Combining two of the above options will help you save regularly when shopping.  I personally shop for generic items at the poor person’s supermarket and get everything else at the shuk supermarket.  Depending on your needs, you may choose another combination…


14 Comments

  1. You forgot to mention the mincha minyan in the charedi supermarkets.

  2. Tamiri says:

    Also, I would like your thoughts on the smaller supermarkets such as Yad Yitzchak, Chatzi Chinam, Haviv etc.

    • jonnydegani says:

      I have only been to Yad Yitzchak out of the ones you mentioned. It seemed to me like it is a hybrid between a shuk supermarket and a middle class supermarket (a very good balance between saving and convenience).

  3. shlomit says:

    check out chatzi chinam. it is not like anything else you have seen in this country.

  4. […] This post was Twitted by mominisrael […]

  5. mirileh says:

    I received a different impression about The Charedi supermarket –

    The last time I was at a supermarket in Bney Brak, I noticed that it was not only as cheap as what you seem to call a “poor person’s supermarket”, but also had large economic sized products (jello, instant pudding) I hadn’t encountered anywhere else.

    (though this was quite a while ago and they were very picky about my attire)

  6. I’m in yeshiva in Ramot, Yerushalyim, and a very convenient supermarket is the Yeish on Shderot Golda Meir (they have other locations throughout the city as well). Which category does it fit into? According to my friends, cereal is a ripoff, but I find other products to be reasonably priced.

    • jonnydegani says:

      Yesh is supposed to be the Charedi supermarket of Shufersal. But instead of hitting a specific segment, like a brand name supermarker usually does, Yesh is all over the place. There is a Yesh by me in Tzomet Sirkin that is overpriced (like a middle class supermarket) and one in Be’erot Yitzchak that is more like a shuk/Charedi supermarket.
      Like all brands, some stuff is cheap and some stuff is expenseive – they bait you with one thing and make money on another. The important thing is to find out which is which and only buy the cheap one there.

  7. Rob Cox says:

    Hi. I am in the US right now. I’d like to find some current budget level prices for foods in Israel. I am a vegan and eat mostly grains, beans and lentils, and a variety of fruits and vegetables. I have tried doing web searches for a source of 2009 info and have been unable to come up with anything. I am coming to Israel within a month and plan on backpacking all over the country. Is there any way you could let me know some of the current pricing for such foods? Thank you!

    • jonnydegani says:

      if you go to the right supermarkets, beans and lentils are probably two thirds of the price they are in the states. Vegetables are about half or a third of the price that they are in the states and fruit is only a bit less that the price in the states.

  8. Devorie says:

    Interesting post. I disagree with your analysis of Shufersal Deal, though. I’ve done extensive research, both in Jerusalem and in the Ramlod area, and I’ve found that Shufersal Deal has the best prices. I primarily buy dairy, chicken, and produce (although I prefer the shuk for fruits/vegetables), and Shufersal Deal’s prices cannot be beat. There’s a lot of competition in the two areas I mentioned, though, so that may affect the prices.
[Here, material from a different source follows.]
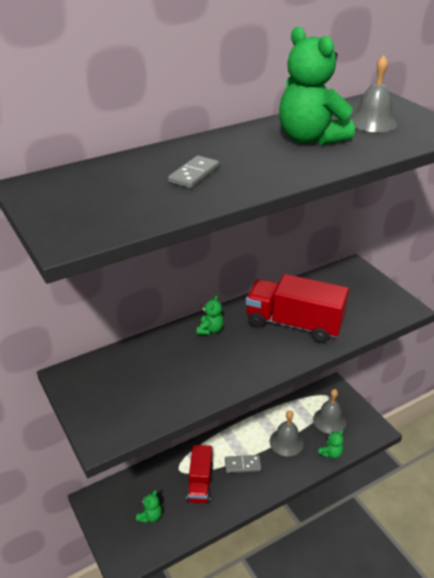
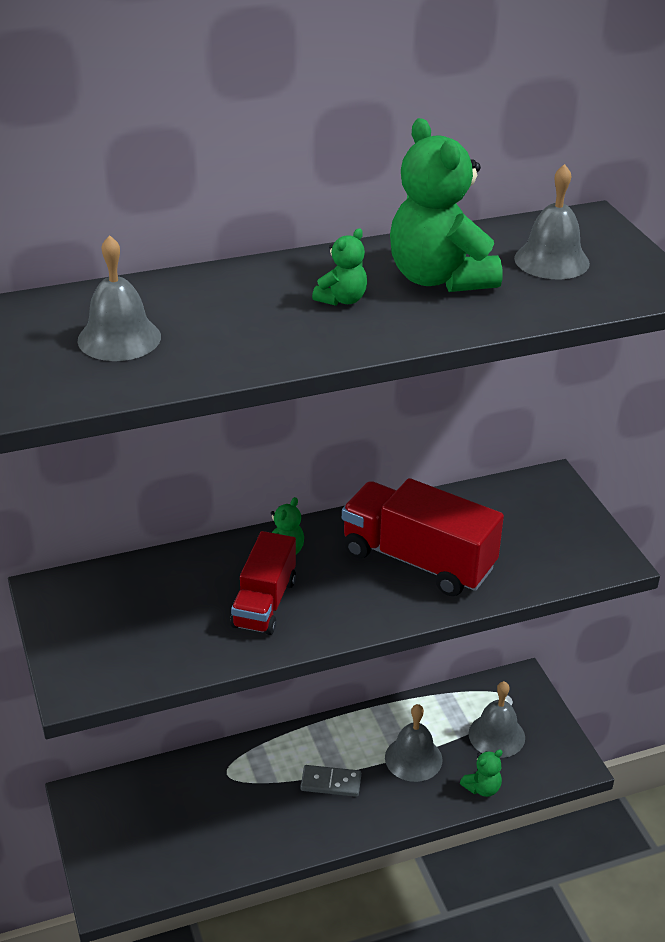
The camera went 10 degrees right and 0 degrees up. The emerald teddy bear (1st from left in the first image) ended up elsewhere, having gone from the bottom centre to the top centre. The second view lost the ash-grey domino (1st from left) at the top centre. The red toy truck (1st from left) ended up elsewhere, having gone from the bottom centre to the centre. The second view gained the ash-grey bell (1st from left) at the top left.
    FYI, the other supermarkets I’ve checked over the years – Mega, Mega Ba’ir, MegaBool, Shufersal Sheli, Shufersal Big, Hetzi Hinam, Mahsanei Kimat Hinam, Rami Levi, Karlberg, Super Bareket (also great for chicken/meat), AM:PM, and local supermarkets/grocery stores.
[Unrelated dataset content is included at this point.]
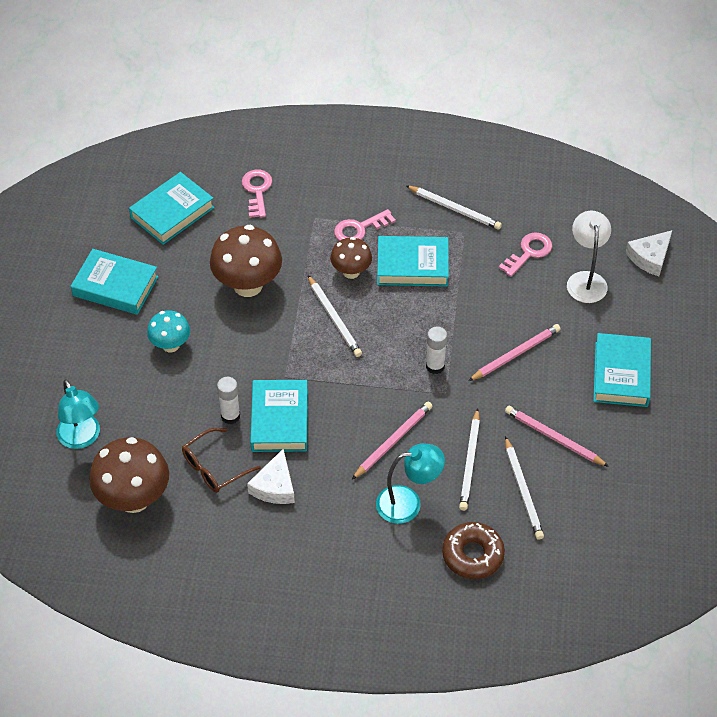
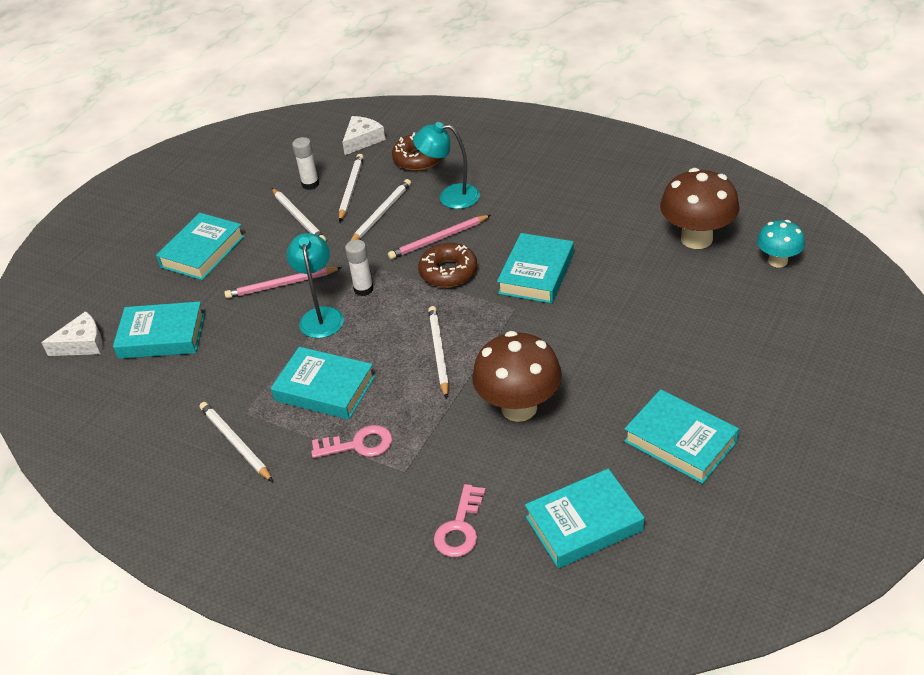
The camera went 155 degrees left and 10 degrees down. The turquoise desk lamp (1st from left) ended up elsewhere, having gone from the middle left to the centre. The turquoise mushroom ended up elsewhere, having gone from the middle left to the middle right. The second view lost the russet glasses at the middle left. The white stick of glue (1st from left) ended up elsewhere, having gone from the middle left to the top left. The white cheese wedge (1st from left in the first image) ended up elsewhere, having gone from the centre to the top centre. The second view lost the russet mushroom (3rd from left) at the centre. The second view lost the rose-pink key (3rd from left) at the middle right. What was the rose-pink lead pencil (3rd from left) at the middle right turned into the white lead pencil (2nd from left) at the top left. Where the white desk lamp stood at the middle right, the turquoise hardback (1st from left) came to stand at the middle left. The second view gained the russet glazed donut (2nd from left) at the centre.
    As I mentioned, I primarily buy fresh foods, and this has determined my supermarket of choice. I also don’t mind the shufersal brand for dry foods / canned goods, which generally undercuts the market. I don’t know how the supermarket compares for people who buy a lot of prepared foods.

  9. […] Unfortunately, this does not help very much with food shopping.  In my opinion, when foodshopping, it’s more about where you shop, not how you shop (see this previous post about where to go foodshopping). […]

  10. Alice says:

    Buy grains, rice, lentils and nuts from a loose bin in a health food store. They are usually half the price.